Exercise aim: Your answer must be the full listing, reproduced exactly, minus any pictures.

###

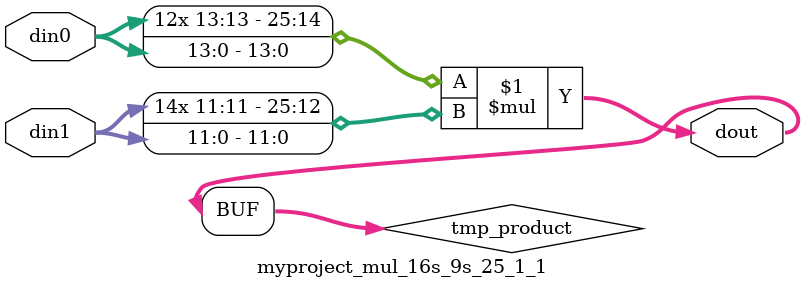
<source format=v>

`timescale 1 ns / 1 ps

  module myproject_mul_16s_9s_25_1_1(din0, din1, dout);
parameter ID = 1;
parameter NUM_STAGE = 0;
parameter din0_WIDTH = 14;
parameter din1_WIDTH = 12;
parameter dout_WIDTH = 26;

input [din0_WIDTH - 1 : 0] din0; 
input [din1_WIDTH - 1 : 0] din1; 
output [dout_WIDTH - 1 : 0] dout;

wire signed [dout_WIDTH - 1 : 0] tmp_product;













assign tmp_product = $signed(din0) * $signed(din1);








assign dout = tmp_product;







endmodule

</source>
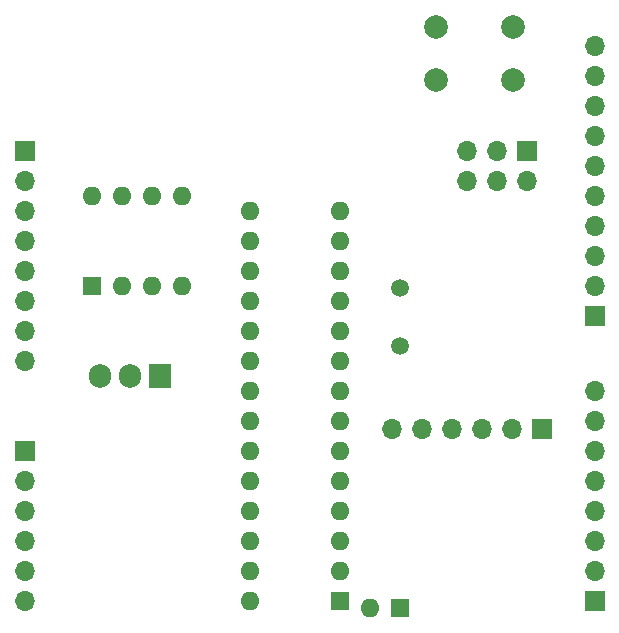
<source format=gbs>
G04 #@! TF.GenerationSoftware,KiCad,Pcbnew,6.0.11-3.fc36*
G04 #@! TF.CreationDate,2023-05-11T19:02:22+09:00*
G04 #@! TF.ProjectId,Tetiduino,54657469-6475-4696-9e6f-2e6b69636164,rev?*
G04 #@! TF.SameCoordinates,Original*
G04 #@! TF.FileFunction,Soldermask,Bot*
G04 #@! TF.FilePolarity,Negative*
%FSLAX46Y46*%
G04 Gerber Fmt 4.6, Leading zero omitted, Abs format (unit mm)*
G04 Created by KiCad (PCBNEW 6.0.11-3.fc36) date 2023-05-11 19:02:22*
%MOMM*%
%LPD*%
G01*
G04 APERTURE LIST*
%ADD10R,1.700000X1.700000*%
%ADD11O,1.700000X1.700000*%
%ADD12R,1.600000X1.600000*%
%ADD13O,1.600000X1.600000*%
%ADD14C,2.000000*%
%ADD15R,1.905000X2.000000*%
%ADD16O,1.905000X2.000000*%
%ADD17C,1.500000*%
G04 APERTURE END LIST*
D10*
X124460000Y-98440000D03*
D11*
X124460000Y-100980000D03*
X124460000Y-103520000D03*
X124460000Y-106060000D03*
X124460000Y-108600000D03*
X124460000Y-111140000D03*
X124460000Y-113680000D03*
X124460000Y-116220000D03*
D12*
X156210000Y-137160000D03*
D13*
X153670000Y-137160000D03*
D10*
X168250000Y-121945000D03*
D11*
X165710000Y-121945000D03*
X163170000Y-121945000D03*
X160630000Y-121945000D03*
X158090000Y-121945000D03*
X155550000Y-121945000D03*
D14*
X165810000Y-92420000D03*
X159310000Y-92420000D03*
X159310000Y-87920000D03*
X165810000Y-87920000D03*
D12*
X130185000Y-109845000D03*
D13*
X132725000Y-109845000D03*
X135265000Y-109845000D03*
X137805000Y-109845000D03*
X137805000Y-102225000D03*
X135265000Y-102225000D03*
X132725000Y-102225000D03*
X130185000Y-102225000D03*
D12*
X151120000Y-136515000D03*
D13*
X151120000Y-133975000D03*
X151120000Y-131435000D03*
X151120000Y-128895000D03*
X151120000Y-126355000D03*
X151120000Y-123815000D03*
X151120000Y-121275000D03*
X151120000Y-118735000D03*
X151120000Y-116195000D03*
X151120000Y-113655000D03*
X151120000Y-111115000D03*
X151120000Y-108575000D03*
X151120000Y-106035000D03*
X151120000Y-103495000D03*
X143500000Y-103495000D03*
X143500000Y-106035000D03*
X143500000Y-108575000D03*
X143500000Y-111115000D03*
X143500000Y-113655000D03*
X143500000Y-116195000D03*
X143500000Y-118735000D03*
X143500000Y-121275000D03*
X143500000Y-123815000D03*
X143500000Y-126355000D03*
X143500000Y-128895000D03*
X143500000Y-131435000D03*
X143500000Y-133975000D03*
X143500000Y-136515000D03*
D10*
X172720000Y-136510000D03*
D11*
X172720000Y-133970000D03*
X172720000Y-131430000D03*
X172720000Y-128890000D03*
X172720000Y-126350000D03*
X172720000Y-123810000D03*
X172720000Y-121270000D03*
X172720000Y-118730000D03*
D10*
X167005000Y-98425000D03*
D11*
X167005000Y-100965000D03*
X164465000Y-98425000D03*
X164465000Y-100965000D03*
X161925000Y-98425000D03*
X161925000Y-100965000D03*
D15*
X135890000Y-117475000D03*
D16*
X133350000Y-117475000D03*
X130810000Y-117475000D03*
D10*
X124460000Y-123825000D03*
D11*
X124460000Y-126365000D03*
X124460000Y-128905000D03*
X124460000Y-131445000D03*
X124460000Y-133985000D03*
X124460000Y-136525000D03*
D17*
X156210000Y-114935000D03*
X156210000Y-110055000D03*
D10*
X172695000Y-112365000D03*
D11*
X172695000Y-109825000D03*
X172695000Y-107285000D03*
X172695000Y-104745000D03*
X172695000Y-102205000D03*
X172695000Y-99665000D03*
X172695000Y-97125000D03*
X172695000Y-94585000D03*
X172695000Y-92045000D03*
X172695000Y-89505000D03*
M02*

</source>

###

Exercise answer:
<source format=v>

`timescale 1 ns / 1 ps

  module myproject_mul_16s_9s_25_1_1(din0, din1, dout);
parameter ID = 1;
parameter NUM_STAGE = 0;
parameter din0_WIDTH = 14;
parameter din1_WIDTH = 12;
parameter dout_WIDTH = 26;

input [din0_WIDTH - 1 : 0] din0; 
input [din1_WIDTH - 1 : 0] din1; 
output [dout_WIDTH - 1 : 0] dout;

wire signed [dout_WIDTH - 1 : 0] tmp_product;













assign tmp_product = $signed(din0) * $signed(din1);








assign dout = tmp_product;







endmodule

</source>
<source format=gbs>
G04 #@! TF.GenerationSoftware,KiCad,Pcbnew,6.0.11-3.fc36*
G04 #@! TF.CreationDate,2023-05-11T19:02:22+09:00*
G04 #@! TF.ProjectId,Tetiduino,54657469-6475-4696-9e6f-2e6b69636164,rev?*
G04 #@! TF.SameCoordinates,Original*
G04 #@! TF.FileFunction,Soldermask,Bot*
G04 #@! TF.FilePolarity,Negative*
%FSLAX46Y46*%
G04 Gerber Fmt 4.6, Leading zero omitted, Abs format (unit mm)*
G04 Created by KiCad (PCBNEW 6.0.11-3.fc36) date 2023-05-11 19:02:22*
%MOMM*%
%LPD*%
G01*
G04 APERTURE LIST*
%ADD10R,1.700000X1.700000*%
%ADD11O,1.700000X1.700000*%
%ADD12R,1.600000X1.600000*%
%ADD13O,1.600000X1.600000*%
%ADD14C,2.000000*%
%ADD15R,1.905000X2.000000*%
%ADD16O,1.905000X2.000000*%
%ADD17C,1.500000*%
G04 APERTURE END LIST*
D10*
X124460000Y-98440000D03*
D11*
X124460000Y-100980000D03*
X124460000Y-103520000D03*
X124460000Y-106060000D03*
X124460000Y-108600000D03*
X124460000Y-111140000D03*
X124460000Y-113680000D03*
X124460000Y-116220000D03*
D12*
X156210000Y-137160000D03*
D13*
X153670000Y-137160000D03*
D10*
X168250000Y-121945000D03*
D11*
X165710000Y-121945000D03*
X163170000Y-121945000D03*
X160630000Y-121945000D03*
X158090000Y-121945000D03*
X155550000Y-121945000D03*
D14*
X165810000Y-92420000D03*
X159310000Y-92420000D03*
X159310000Y-87920000D03*
X165810000Y-87920000D03*
D12*
X130185000Y-109845000D03*
D13*
X132725000Y-109845000D03*
X135265000Y-109845000D03*
X137805000Y-109845000D03*
X137805000Y-102225000D03*
X135265000Y-102225000D03*
X132725000Y-102225000D03*
X130185000Y-102225000D03*
D12*
X151120000Y-136515000D03*
D13*
X151120000Y-133975000D03*
X151120000Y-131435000D03*
X151120000Y-128895000D03*
X151120000Y-126355000D03*
X151120000Y-123815000D03*
X151120000Y-121275000D03*
X151120000Y-118735000D03*
X151120000Y-116195000D03*
X151120000Y-113655000D03*
X151120000Y-111115000D03*
X151120000Y-108575000D03*
X151120000Y-106035000D03*
X151120000Y-103495000D03*
X143500000Y-103495000D03*
X143500000Y-106035000D03*
X143500000Y-108575000D03*
X143500000Y-111115000D03*
X143500000Y-113655000D03*
X143500000Y-116195000D03*
X143500000Y-118735000D03*
X143500000Y-121275000D03*
X143500000Y-123815000D03*
X143500000Y-126355000D03*
X143500000Y-128895000D03*
X143500000Y-131435000D03*
X143500000Y-133975000D03*
X143500000Y-136515000D03*
D10*
X172720000Y-136510000D03*
D11*
X172720000Y-133970000D03*
X172720000Y-131430000D03*
X172720000Y-128890000D03*
X172720000Y-126350000D03*
X172720000Y-123810000D03*
X172720000Y-121270000D03*
X172720000Y-118730000D03*
D10*
X167005000Y-98425000D03*
D11*
X167005000Y-100965000D03*
X164465000Y-98425000D03*
X164465000Y-100965000D03*
X161925000Y-98425000D03*
X161925000Y-100965000D03*
D15*
X135890000Y-117475000D03*
D16*
X133350000Y-117475000D03*
X130810000Y-117475000D03*
D10*
X124460000Y-123825000D03*
D11*
X124460000Y-126365000D03*
X124460000Y-128905000D03*
X124460000Y-131445000D03*
X124460000Y-133985000D03*
X124460000Y-136525000D03*
D17*
X156210000Y-114935000D03*
X156210000Y-110055000D03*
D10*
X172695000Y-112365000D03*
D11*
X172695000Y-109825000D03*
X172695000Y-107285000D03*
X172695000Y-104745000D03*
X172695000Y-102205000D03*
X172695000Y-99665000D03*
X172695000Y-97125000D03*
X172695000Y-94585000D03*
X172695000Y-92045000D03*
X172695000Y-89505000D03*
M02*

</source>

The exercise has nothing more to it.